**Bounding box prediction data**
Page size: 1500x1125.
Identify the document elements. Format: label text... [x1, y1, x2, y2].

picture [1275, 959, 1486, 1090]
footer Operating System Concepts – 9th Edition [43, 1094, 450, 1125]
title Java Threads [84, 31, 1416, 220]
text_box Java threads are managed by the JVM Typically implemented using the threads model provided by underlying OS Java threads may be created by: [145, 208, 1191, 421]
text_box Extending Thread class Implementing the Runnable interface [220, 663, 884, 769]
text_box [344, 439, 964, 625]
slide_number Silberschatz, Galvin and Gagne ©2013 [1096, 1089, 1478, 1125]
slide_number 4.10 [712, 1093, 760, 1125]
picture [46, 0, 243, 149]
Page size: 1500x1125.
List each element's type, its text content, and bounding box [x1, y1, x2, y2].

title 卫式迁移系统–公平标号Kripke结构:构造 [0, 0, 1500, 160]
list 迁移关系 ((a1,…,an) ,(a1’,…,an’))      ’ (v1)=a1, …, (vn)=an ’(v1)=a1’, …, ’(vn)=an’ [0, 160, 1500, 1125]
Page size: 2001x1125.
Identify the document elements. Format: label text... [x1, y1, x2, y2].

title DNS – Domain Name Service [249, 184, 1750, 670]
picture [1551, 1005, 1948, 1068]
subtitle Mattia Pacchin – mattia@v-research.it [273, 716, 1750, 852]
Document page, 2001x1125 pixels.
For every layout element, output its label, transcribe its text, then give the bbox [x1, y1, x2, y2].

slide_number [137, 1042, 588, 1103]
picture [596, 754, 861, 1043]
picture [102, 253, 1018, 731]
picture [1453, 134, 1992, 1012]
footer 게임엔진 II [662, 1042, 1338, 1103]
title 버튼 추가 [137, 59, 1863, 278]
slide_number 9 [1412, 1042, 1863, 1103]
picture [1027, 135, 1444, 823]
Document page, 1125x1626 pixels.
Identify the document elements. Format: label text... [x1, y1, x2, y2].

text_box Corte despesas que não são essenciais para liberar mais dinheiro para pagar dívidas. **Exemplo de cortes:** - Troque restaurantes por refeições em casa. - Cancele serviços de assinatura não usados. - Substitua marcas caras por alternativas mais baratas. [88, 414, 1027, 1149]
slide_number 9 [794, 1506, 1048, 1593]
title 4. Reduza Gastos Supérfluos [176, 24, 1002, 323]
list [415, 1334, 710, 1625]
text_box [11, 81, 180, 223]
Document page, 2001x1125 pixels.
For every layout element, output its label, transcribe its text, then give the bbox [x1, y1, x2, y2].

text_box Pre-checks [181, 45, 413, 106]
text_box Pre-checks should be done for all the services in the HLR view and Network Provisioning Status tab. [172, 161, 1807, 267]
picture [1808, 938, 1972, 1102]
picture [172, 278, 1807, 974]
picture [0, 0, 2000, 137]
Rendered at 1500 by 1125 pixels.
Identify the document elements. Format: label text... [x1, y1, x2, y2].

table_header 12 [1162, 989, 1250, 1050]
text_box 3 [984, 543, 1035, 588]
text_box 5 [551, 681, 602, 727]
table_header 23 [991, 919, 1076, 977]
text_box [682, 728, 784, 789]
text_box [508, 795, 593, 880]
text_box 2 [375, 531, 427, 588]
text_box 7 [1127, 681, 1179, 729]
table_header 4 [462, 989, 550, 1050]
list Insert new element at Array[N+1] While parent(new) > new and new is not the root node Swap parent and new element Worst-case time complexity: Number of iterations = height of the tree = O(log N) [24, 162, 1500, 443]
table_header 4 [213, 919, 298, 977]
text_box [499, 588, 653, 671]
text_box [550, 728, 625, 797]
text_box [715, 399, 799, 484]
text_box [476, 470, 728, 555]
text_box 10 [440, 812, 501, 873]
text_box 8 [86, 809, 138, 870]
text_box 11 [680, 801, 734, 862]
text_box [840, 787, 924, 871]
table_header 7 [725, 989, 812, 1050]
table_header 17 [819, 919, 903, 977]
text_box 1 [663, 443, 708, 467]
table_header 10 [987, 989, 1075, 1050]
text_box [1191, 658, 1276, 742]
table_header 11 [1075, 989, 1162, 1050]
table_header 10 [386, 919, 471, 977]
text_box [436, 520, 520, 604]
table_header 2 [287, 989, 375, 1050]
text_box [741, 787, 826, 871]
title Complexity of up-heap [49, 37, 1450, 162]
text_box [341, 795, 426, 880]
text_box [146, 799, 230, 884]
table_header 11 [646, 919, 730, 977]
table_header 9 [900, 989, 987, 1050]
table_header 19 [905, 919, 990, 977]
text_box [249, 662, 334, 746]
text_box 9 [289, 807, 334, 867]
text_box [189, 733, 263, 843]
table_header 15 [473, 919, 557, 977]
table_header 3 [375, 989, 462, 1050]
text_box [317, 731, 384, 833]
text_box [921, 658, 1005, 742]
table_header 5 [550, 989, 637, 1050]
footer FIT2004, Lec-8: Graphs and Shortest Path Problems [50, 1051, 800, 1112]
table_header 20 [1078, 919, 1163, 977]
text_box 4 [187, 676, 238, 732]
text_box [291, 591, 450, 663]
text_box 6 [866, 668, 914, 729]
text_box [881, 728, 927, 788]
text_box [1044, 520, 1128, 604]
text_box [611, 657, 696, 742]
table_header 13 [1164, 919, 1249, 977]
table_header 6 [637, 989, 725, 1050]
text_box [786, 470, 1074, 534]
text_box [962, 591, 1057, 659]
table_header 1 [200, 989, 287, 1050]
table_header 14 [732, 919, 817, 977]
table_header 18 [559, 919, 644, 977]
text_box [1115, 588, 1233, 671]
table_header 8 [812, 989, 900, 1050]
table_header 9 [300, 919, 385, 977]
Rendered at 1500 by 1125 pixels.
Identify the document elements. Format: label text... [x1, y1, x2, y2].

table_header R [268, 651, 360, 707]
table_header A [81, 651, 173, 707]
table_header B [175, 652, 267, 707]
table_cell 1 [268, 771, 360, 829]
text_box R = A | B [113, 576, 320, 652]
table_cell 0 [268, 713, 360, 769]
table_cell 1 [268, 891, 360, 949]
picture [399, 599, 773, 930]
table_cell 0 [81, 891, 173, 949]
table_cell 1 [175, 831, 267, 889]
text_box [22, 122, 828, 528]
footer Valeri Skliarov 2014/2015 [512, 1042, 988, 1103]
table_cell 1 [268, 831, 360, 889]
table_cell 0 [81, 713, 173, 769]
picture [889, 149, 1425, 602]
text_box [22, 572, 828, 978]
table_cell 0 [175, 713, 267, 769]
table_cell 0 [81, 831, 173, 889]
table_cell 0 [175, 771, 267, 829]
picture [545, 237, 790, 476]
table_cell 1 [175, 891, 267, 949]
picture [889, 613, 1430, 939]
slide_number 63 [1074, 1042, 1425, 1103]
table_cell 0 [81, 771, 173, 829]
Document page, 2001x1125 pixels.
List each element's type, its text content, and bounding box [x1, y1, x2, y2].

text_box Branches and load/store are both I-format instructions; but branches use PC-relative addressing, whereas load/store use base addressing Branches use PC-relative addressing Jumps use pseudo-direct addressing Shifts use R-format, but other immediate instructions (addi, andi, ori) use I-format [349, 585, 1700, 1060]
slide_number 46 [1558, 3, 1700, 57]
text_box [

**Goal of the exercise**
Could you reproduce the data above exactly as given?

**Response for this exercise**
Page size: 1500x1125.
Identify the document elements. Format: label text... [x1, y1, x2, y2].

picture [1275, 959, 1486, 1090]
footer Operating System Concepts – 9th Edition [43, 1094, 450, 1125]
title Java Threads [84, 31, 1416, 220]
text_box Java threads are managed by the JVM Typically implemented using the threads model provided by underlying OS Java threads may be created by: [145, 208, 1191, 421]
text_box Extending Thread class Implementing the Runnable interface [220, 663, 884, 769]
text_box [344, 439, 964, 625]
slide_number Silberschatz, Galvin and Gagne ©2013 [1096, 1089, 1478, 1125]
slide_number 4.10 [712, 1093, 760, 1125]
picture [46, 0, 243, 149]
Page size: 1500x1125.
List each element's type, its text content, and bounding box [x1, y1, x2, y2].

title 卫式迁移系统–公平标号Kripke结构:构造 [0, 0, 1500, 160]
list 迁移关系 ((a1,…,an) ,(a1’,…,an’))      ’ (v1)=a1, …, (vn)=an ’(v1)=a1’, …, ’(vn)=an’ [0, 160, 1500, 1125]
Page size: 2001x1125.
Identify the document elements. Format: label text... [x1, y1, x2, y2].

title DNS – Domain Name Service [249, 184, 1750, 670]
picture [1551, 1005, 1948, 1068]
subtitle Mattia Pacchin – mattia@v-research.it [273, 716, 1750, 852]
Document page, 2001x1125 pixels.
For every layout element, output its label, transcribe its text, then give the bbox [x1, y1, x2, y2].

slide_number [137, 1042, 588, 1103]
picture [596, 754, 861, 1043]
picture [102, 253, 1018, 731]
picture [1453, 134, 1992, 1012]
footer 게임엔진 II [662, 1042, 1338, 1103]
title 버튼 추가 [137, 59, 1863, 278]
slide_number 9 [1412, 1042, 1863, 1103]
picture [1027, 135, 1444, 823]
Document page, 1125x1626 pixels.
Identify the document elements. Format: label text... [x1, y1, x2, y2].

text_box Corte despesas que não são essenciais para liberar mais dinheiro para pagar dívidas. **Exemplo de cortes:** - Troque restaurantes por refeições em casa. - Cancele serviços de assinatura não usados. - Substitua marcas caras por alternativas mais baratas. [88, 414, 1027, 1149]
slide_number 9 [794, 1506, 1048, 1593]
title 4. Reduza Gastos Supérfluos [176, 24, 1002, 323]
list [415, 1334, 710, 1625]
text_box [11, 81, 180, 223]
Document page, 2001x1125 pixels.
For every layout element, output its label, transcribe its text, then give the bbox [x1, y1, x2, y2].

text_box Pre-checks [181, 45, 413, 106]
text_box Pre-checks should be done for all the services in the HLR view and Network Provisioning Status tab. [172, 161, 1807, 267]
picture [1808, 938, 1972, 1102]
picture [172, 278, 1807, 974]
picture [0, 0, 2000, 137]
Rendered at 1500 by 1125 pixels.
Identify the document elements. Format: label text... [x1, y1, x2, y2].

table_header 12 [1162, 989, 1250, 1050]
text_box 3 [984, 543, 1035, 588]
text_box 5 [551, 681, 602, 727]
table_header 23 [991, 919, 1076, 977]
text_box [682, 728, 784, 789]
text_box [508, 795, 593, 880]
text_box 2 [375, 531, 427, 588]
text_box 7 [1127, 681, 1179, 729]
table_header 4 [462, 989, 550, 1050]
list Insert new element at Array[N+1] While parent(new) > new and new is not the root node Swap parent and new element Worst-case time complexity: Number of iterations = height of the tree = O(log N) [24, 162, 1500, 443]
table_header 4 [213, 919, 298, 977]
text_box [499, 588, 653, 671]
text_box [550, 728, 625, 797]
text_box [715, 399, 799, 484]
text_box [476, 470, 728, 555]
text_box 10 [440, 812, 501, 873]
text_box 8 [86, 809, 138, 870]
text_box 11 [680, 801, 734, 862]
text_box [840, 787, 924, 871]
table_header 7 [725, 989, 812, 1050]
table_header 17 [819, 919, 903, 977]
text_box 1 [663, 443, 708, 467]
table_header 10 [987, 989, 1075, 1050]
text_box [1191, 658, 1276, 742]
table_header 11 [1075, 989, 1162, 1050]
table_header 10 [386, 919, 471, 977]
text_box [436, 520, 520, 604]
table_header 2 [287, 989, 375, 1050]
text_box [741, 787, 826, 871]
title Complexity of up-heap [49, 37, 1450, 162]
text_box [341, 795, 426, 880]
text_box [146, 799, 230, 884]
table_header 11 [646, 919, 730, 977]
table_header 9 [900, 989, 987, 1050]
table_header 19 [905, 919, 990, 977]
text_box [249, 662, 334, 746]
text_box 9 [289, 807, 334, 867]
text_box [189, 733, 263, 843]
table_header 15 [473, 919, 557, 977]
table_header 3 [375, 989, 462, 1050]
text_box [317, 731, 384, 833]
text_box [921, 658, 1005, 742]
table_header 5 [550, 989, 637, 1050]
footer FIT2004, Lec-8: Graphs and Shortest Path Problems [50, 1051, 800, 1112]
table_header 20 [1078, 919, 1163, 977]
text_box 4 [187, 676, 238, 732]
text_box [291, 591, 450, 663]
text_box 6 [866, 668, 914, 729]
text_box [881, 728, 927, 788]
text_box [1044, 520, 1128, 604]
text_box [611, 657, 696, 742]
table_header 13 [1164, 919, 1249, 977]
table_header 6 [637, 989, 725, 1050]
text_box [786, 470, 1074, 534]
text_box [962, 591, 1057, 659]
table_header 1 [200, 989, 287, 1050]
table_header 14 [732, 919, 817, 977]
table_header 18 [559, 919, 644, 977]
text_box [1115, 588, 1233, 671]
table_header 8 [812, 989, 900, 1050]
table_header 9 [300, 919, 385, 977]
Rendered at 1500 by 1125 pixels.
Identify the document elements. Format: label text... [x1, y1, x2, y2].

table_header R [268, 651, 360, 707]
table_header A [81, 651, 173, 707]
table_header B [175, 652, 267, 707]
table_cell 1 [268, 771, 360, 829]
text_box R = A | B [113, 576, 320, 652]
table_cell 0 [268, 713, 360, 769]
table_cell 1 [268, 891, 360, 949]
picture [399, 599, 773, 930]
table_cell 0 [81, 891, 173, 949]
table_cell 1 [175, 831, 267, 889]
text_box [22, 122, 828, 528]
footer Valeri Skliarov 2014/2015 [512, 1042, 988, 1103]
table_cell 1 [268, 831, 360, 889]
table_cell 0 [81, 713, 173, 769]
picture [889, 149, 1425, 602]
text_box [22, 572, 828, 978]
table_cell 0 [175, 713, 267, 769]
table_cell 0 [81, 831, 173, 889]
table_cell 0 [175, 771, 267, 829]
picture [545, 237, 790, 476]
table_cell 1 [175, 891, 267, 949]
picture [889, 613, 1430, 939]
slide_number 63 [1074, 1042, 1425, 1103]
table_cell 0 [81, 771, 173, 829]
Document page, 2001x1125 pixels.
List each element's type, its text content, and bounding box [x1, y1, x2, y2].

text_box Branches and load/store are both I-format instructions; but branches use PC-relative addressing, whereas load/store use base addressing Branches use PC-relative addressing Jumps use pseudo-direct addressing Shifts use R-format, but other immediate instructions (addi, andi, ori) use I-format [349, 585, 1700, 1060]
slide_number 46 [1558, 3, 1700, 57]
text_box [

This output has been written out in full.